Please copy out every line in the entries that includes the word "dead".

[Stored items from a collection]
========

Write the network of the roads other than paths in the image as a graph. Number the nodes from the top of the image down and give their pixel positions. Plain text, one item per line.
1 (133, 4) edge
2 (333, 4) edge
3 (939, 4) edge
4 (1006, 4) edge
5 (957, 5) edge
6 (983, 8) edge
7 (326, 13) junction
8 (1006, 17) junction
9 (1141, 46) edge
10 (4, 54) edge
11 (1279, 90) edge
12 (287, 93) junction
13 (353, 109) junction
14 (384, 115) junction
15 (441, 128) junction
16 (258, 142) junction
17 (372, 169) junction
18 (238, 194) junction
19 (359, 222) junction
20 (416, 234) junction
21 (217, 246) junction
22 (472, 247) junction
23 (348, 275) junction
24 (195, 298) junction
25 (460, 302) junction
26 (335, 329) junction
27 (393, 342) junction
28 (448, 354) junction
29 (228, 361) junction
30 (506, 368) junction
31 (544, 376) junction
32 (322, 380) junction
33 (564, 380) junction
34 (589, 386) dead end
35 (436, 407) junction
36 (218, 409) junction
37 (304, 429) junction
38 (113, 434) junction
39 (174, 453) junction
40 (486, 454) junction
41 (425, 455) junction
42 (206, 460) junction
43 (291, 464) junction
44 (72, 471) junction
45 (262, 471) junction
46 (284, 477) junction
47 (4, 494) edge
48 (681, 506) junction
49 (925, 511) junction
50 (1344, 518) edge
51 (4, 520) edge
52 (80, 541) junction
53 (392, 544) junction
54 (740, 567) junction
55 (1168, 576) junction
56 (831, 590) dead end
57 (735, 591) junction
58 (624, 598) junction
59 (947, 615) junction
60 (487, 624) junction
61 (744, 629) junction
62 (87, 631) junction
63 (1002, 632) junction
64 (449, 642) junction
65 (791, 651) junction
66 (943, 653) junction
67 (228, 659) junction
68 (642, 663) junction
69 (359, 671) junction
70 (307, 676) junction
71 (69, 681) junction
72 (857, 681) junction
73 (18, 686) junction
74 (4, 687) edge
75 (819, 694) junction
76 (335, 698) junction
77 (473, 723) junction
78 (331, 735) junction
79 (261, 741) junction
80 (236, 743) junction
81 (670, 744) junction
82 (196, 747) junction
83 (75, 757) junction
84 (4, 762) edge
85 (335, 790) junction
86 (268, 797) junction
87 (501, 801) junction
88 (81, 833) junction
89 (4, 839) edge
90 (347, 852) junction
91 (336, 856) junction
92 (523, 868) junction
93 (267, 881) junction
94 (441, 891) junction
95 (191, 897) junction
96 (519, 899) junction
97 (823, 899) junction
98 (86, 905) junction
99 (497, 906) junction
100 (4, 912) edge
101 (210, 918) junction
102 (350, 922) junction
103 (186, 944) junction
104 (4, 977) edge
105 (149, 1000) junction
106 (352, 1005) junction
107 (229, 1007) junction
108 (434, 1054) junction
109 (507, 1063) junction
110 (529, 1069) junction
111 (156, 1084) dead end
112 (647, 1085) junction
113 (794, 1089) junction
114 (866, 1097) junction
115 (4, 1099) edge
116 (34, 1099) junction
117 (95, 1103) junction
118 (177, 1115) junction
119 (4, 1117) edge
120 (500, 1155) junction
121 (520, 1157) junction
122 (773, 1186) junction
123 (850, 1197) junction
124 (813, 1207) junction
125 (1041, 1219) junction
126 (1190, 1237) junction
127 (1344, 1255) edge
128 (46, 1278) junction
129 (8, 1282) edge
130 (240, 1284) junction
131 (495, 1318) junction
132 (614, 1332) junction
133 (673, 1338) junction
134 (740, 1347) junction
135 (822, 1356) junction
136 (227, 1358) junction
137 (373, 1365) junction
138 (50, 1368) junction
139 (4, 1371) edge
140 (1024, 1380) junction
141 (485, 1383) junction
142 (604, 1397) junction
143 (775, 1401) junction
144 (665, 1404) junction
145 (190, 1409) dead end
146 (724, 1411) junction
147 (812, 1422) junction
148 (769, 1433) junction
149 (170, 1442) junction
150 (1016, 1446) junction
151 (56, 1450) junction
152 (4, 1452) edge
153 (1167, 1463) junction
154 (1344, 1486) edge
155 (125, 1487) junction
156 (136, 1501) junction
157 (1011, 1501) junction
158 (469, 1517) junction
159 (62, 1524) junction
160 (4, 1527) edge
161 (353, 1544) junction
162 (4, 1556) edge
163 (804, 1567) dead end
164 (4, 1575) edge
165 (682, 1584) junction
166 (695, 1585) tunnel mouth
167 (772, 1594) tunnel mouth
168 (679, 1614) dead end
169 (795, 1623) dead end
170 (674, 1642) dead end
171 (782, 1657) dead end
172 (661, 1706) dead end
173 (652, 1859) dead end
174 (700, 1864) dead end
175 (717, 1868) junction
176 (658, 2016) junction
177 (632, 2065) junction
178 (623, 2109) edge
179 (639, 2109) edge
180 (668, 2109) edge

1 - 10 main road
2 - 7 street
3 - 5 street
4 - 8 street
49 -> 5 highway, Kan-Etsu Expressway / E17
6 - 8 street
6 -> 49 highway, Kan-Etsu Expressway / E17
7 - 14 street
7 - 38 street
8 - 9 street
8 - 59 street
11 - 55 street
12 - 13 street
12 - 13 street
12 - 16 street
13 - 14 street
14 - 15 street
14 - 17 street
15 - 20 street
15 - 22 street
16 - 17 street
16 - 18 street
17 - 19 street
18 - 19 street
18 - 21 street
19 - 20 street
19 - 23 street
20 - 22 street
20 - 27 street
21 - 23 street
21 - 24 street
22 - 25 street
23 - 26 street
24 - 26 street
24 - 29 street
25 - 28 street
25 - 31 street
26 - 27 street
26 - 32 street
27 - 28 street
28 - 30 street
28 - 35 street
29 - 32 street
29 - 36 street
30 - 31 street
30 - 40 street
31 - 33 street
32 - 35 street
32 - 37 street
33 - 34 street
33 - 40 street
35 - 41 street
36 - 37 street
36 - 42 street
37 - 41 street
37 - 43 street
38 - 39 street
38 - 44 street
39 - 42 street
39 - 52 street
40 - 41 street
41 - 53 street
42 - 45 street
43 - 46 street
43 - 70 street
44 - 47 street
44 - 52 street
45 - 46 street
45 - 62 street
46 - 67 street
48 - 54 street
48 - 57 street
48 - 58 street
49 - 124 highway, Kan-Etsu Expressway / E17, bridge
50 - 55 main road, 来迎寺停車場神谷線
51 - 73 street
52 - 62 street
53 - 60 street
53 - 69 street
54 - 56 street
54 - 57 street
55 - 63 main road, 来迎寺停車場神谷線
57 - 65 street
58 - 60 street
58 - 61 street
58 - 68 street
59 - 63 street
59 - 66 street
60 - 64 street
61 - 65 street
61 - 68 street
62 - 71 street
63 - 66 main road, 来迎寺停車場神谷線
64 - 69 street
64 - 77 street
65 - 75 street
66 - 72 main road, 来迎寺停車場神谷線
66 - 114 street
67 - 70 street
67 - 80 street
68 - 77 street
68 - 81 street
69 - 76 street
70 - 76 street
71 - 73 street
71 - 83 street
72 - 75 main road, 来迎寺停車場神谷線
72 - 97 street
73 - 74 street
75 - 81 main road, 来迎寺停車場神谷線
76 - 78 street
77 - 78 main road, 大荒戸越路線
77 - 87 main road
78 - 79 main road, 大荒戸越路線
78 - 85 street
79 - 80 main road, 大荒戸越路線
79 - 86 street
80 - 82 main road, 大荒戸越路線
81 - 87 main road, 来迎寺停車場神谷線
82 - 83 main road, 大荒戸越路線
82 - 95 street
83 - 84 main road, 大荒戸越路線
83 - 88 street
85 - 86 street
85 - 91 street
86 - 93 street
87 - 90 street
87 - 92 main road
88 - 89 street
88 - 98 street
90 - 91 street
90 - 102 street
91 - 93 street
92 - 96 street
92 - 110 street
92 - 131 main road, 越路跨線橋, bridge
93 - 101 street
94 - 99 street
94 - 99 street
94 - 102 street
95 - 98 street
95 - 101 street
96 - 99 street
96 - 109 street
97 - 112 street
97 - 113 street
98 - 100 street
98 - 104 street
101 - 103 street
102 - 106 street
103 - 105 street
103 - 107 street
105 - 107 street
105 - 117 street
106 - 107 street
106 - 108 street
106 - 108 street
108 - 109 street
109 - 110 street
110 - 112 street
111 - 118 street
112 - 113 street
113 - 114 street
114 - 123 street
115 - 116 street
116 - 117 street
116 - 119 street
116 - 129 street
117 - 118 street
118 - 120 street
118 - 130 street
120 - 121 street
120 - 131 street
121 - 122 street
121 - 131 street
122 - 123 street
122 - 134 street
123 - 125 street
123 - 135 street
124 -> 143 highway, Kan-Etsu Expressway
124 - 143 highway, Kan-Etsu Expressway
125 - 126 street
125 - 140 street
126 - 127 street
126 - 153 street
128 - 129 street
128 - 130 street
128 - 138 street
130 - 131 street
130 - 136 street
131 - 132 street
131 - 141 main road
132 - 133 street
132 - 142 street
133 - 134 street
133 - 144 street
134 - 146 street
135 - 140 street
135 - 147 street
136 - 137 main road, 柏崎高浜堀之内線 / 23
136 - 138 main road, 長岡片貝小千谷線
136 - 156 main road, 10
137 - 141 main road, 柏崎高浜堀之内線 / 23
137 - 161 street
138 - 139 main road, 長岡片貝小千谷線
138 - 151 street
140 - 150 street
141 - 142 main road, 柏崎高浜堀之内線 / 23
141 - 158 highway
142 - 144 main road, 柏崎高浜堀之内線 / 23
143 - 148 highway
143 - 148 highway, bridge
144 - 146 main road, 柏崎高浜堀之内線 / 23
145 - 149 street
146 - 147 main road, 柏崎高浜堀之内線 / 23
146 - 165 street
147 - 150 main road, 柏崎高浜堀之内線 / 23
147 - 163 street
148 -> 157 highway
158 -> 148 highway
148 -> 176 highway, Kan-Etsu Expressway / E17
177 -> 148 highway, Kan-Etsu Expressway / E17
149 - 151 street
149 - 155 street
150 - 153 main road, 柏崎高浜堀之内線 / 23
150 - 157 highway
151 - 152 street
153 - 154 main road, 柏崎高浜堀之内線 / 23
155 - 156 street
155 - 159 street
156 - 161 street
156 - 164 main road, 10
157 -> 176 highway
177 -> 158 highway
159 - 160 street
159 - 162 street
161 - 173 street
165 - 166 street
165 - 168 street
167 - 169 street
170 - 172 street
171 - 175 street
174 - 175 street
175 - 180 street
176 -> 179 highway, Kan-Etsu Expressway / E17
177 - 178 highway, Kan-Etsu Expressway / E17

========

* [Solution to this exercise]:
34 (589, 386) dead end
56 (831, 590) dead end
111 (156, 1084) dead end
145 (190, 1409) dead end
163 (804, 1567) dead end
168 (679, 1614) dead end
169 (795, 1623) dead end
170 (674, 1642) dead end
171 (782, 1657) dead end
172 (661, 1706) dead end
173 (652, 1859) dead end
174 (700, 1864) dead end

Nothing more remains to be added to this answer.